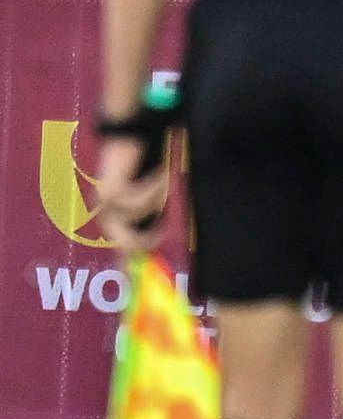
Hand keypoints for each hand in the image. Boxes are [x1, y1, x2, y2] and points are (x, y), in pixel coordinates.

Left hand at [93, 134, 170, 254]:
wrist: (134, 138)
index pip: (122, 250)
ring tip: (162, 184)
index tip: (138, 280)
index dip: (130, 265)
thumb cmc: (147, 171)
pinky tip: (159, 176)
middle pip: (125, 244)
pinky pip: (138, 201)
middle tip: (160, 233)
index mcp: (116, 220)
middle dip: (146, 240)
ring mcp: (105, 203)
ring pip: (137, 218)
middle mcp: (106, 215)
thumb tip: (152, 252)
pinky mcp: (109, 190)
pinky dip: (154, 189)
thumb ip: (150, 226)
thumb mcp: (153, 204)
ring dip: (156, 202)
--------------------
> Problem to solve
Everything in the records must be transcribed exactly, except the pictures, which are left out.

> Your response
Hand keypoints for each hand in the image. Boxes are [x1, y1, x2, y2] and points are (x, y), in pixel coordinates.

Left hand at [93, 134, 170, 254]:
wrist: (134, 138)
index pip: (122, 250)
ring tip: (162, 184)
index tip: (138, 280)
index dip: (130, 265)
thumb cmc: (147, 171)
pinky tip: (159, 176)
middle pip: (125, 244)
pinky pip: (138, 201)
middle tip: (160, 233)
index mcp: (116, 220)
middle dip: (146, 240)
ring mcp: (105, 203)
ring pip: (137, 218)
middle mcp: (106, 215)
thumb tip: (152, 252)
pinky mcp: (109, 190)
pinky dip: (154, 189)
thumb ip: (150, 226)
thumb mcp: (153, 204)
ring dip: (156, 202)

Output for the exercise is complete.